Code for paper published in March, 2017 analysing the role of de novo mutations in severe developmental disorders (part of the deciphering developmental disorders project).
This analysis is broadly separated into three major parts:
- Population genetics analysis of conserved non-coding elements (uses the dddMAPS library https://github.com/pjshort/dddMAPS).
- Testing for burden of de novo mutations in non-coding elements and identifying recurrently mutated elements.
- Estimating general properties of pathogenic variation in conserved non-coding elements (proportion of sites that are pathogenic with high penetrance and genome-wide estimate of contribution of de novo mutations in regulatory elements to severe DD).
The Figure1_Element_PopGen.Rmd notebook in analysis_notebooks has the code used to generate all four panels in Figure 1.
The Figure2_DNMburden.Rmd notebook in analysis_notebooks uses the tri-nucleotide mutation rate model described in Samocha et. al, 2014 to test for an enrichment of DNMs across different regulatory element classes. The Figure3_recurrent_DNMs.Rmd notebook was used to identify recurrently mutated elements, compared the number observed to the expected under the trinucleotide null model, and to test each element individually against a genome-wide significance cutoff.
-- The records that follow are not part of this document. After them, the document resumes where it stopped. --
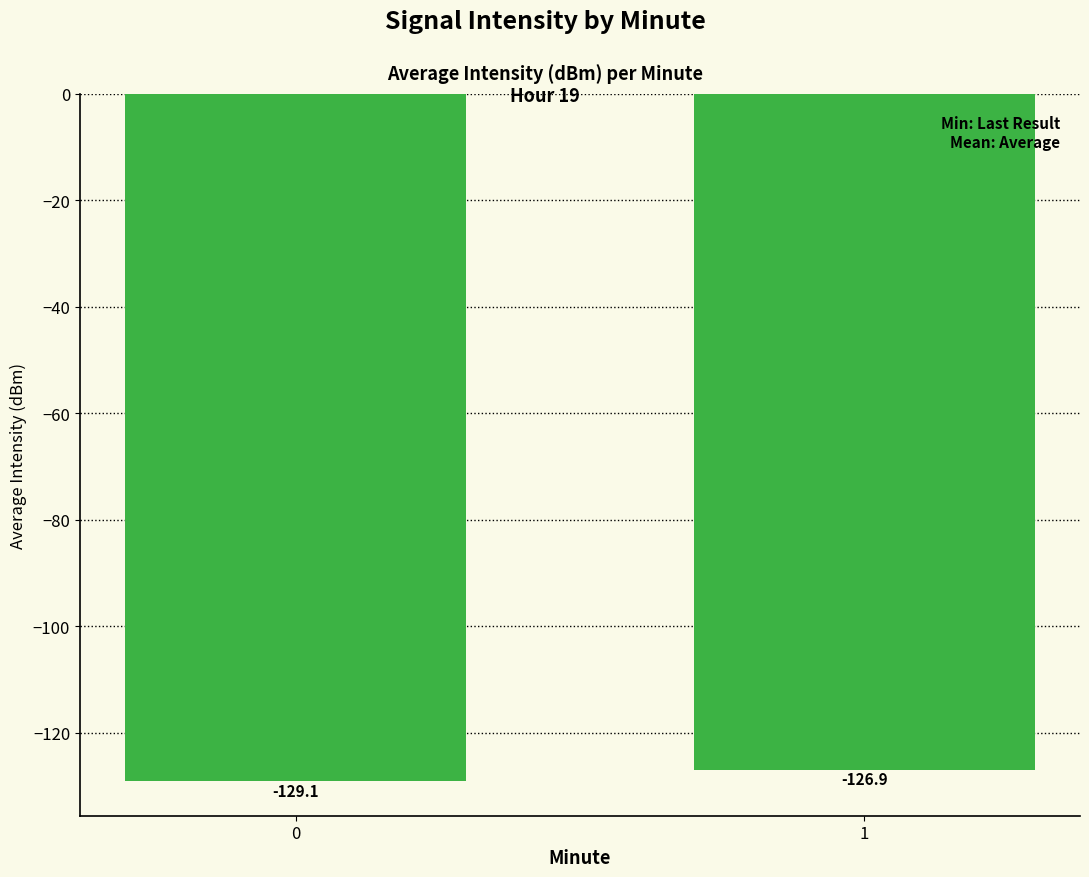

What is the change in value from 0 to 1?

+2.2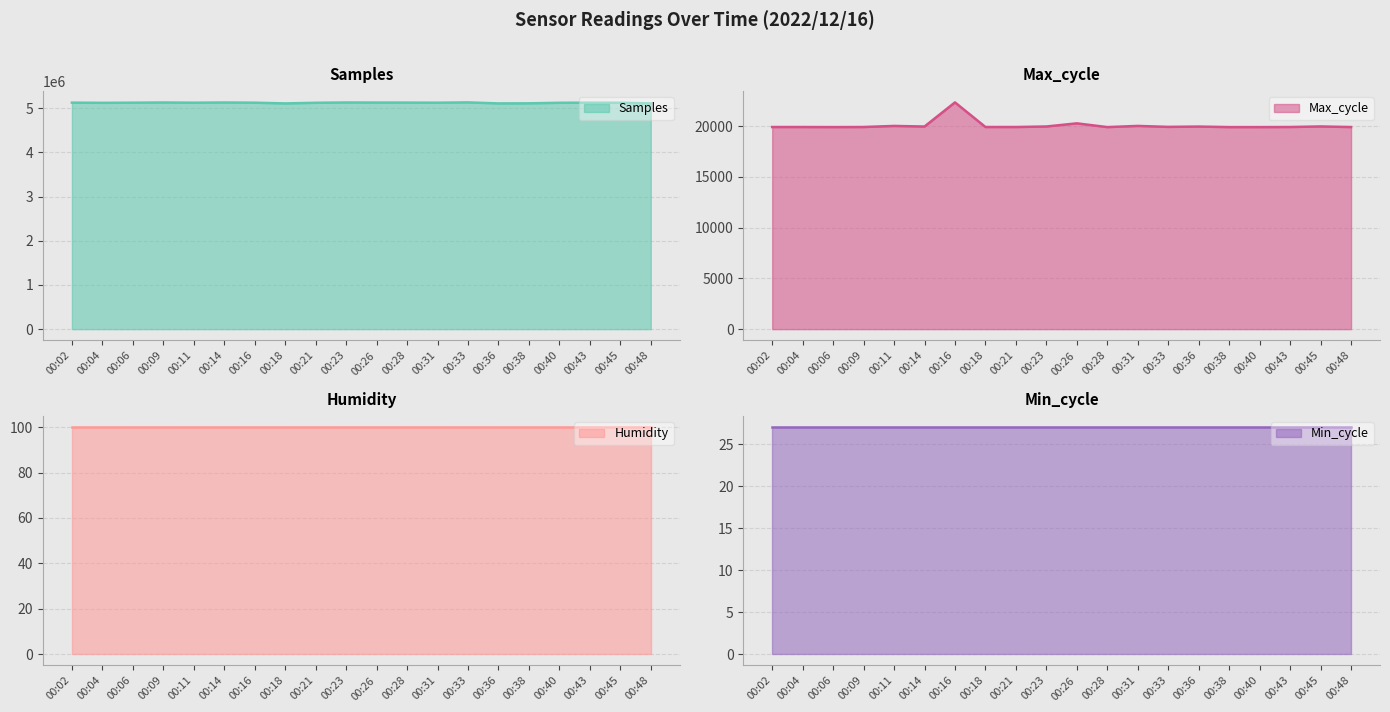

True or false: Samples has more than 0 interior local peaks.

True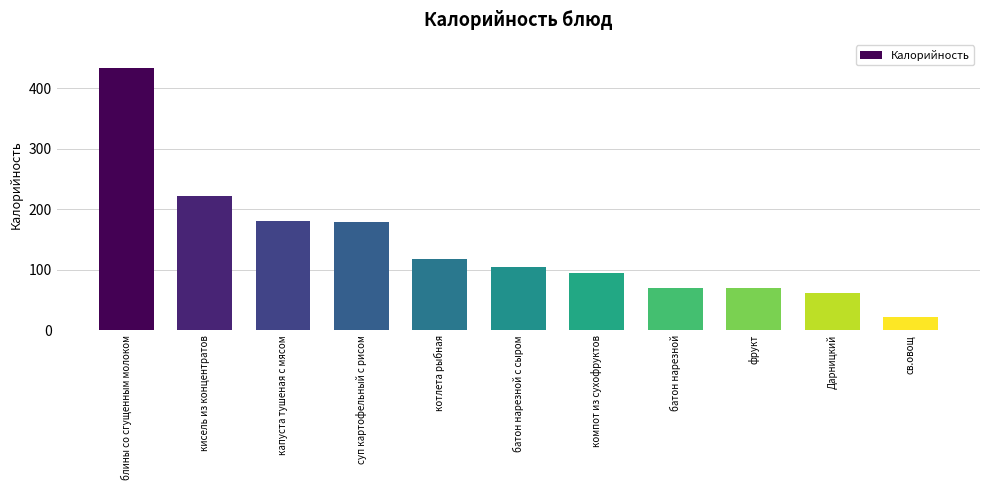

What is the value of the 9th bar from the left?

70.0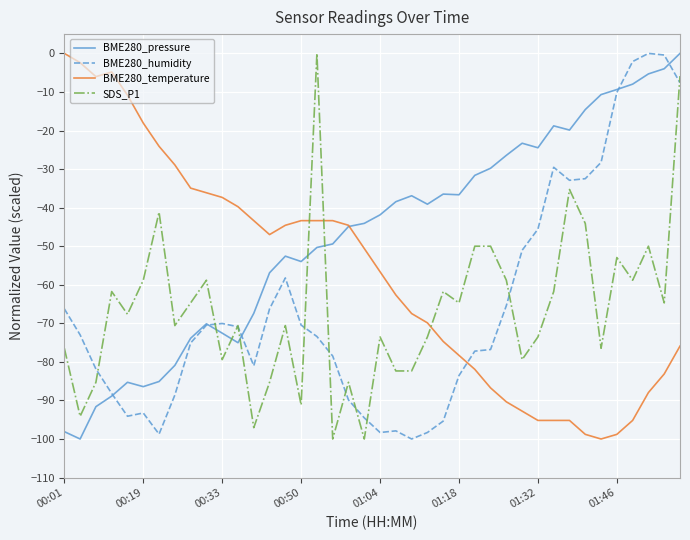

What are all the series names shown in the legend?

BME280_pressure, BME280_humidity, BME280_temperature, SDS_P1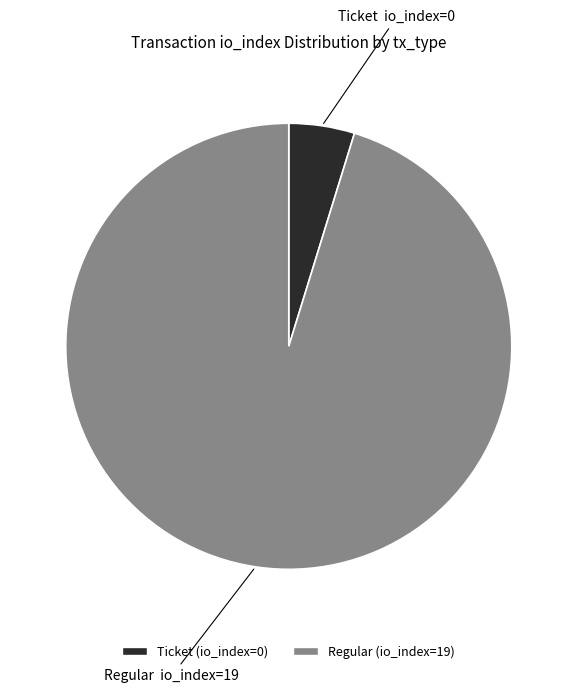

Does Ticket (io_index=0) represent more than half of the total?

No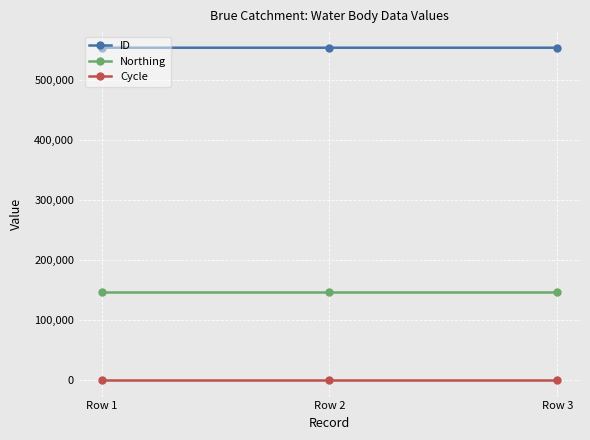

What is the smallest value displayed?

3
The Figure4_maximum_likelihood_and_genome_estimate.Rmd notebook contains code to assess the likelihood of what we observe (zero elements at genome-wide significance) across a number of parameters that define the pathogenicity 'landscape' of a set of elements as well as code to do the genome-wide extrapolation of DNM burden based on evolutionary conservation score.
This paper has been posted on biorXiv and the code/analyses will continue to be updated and revised.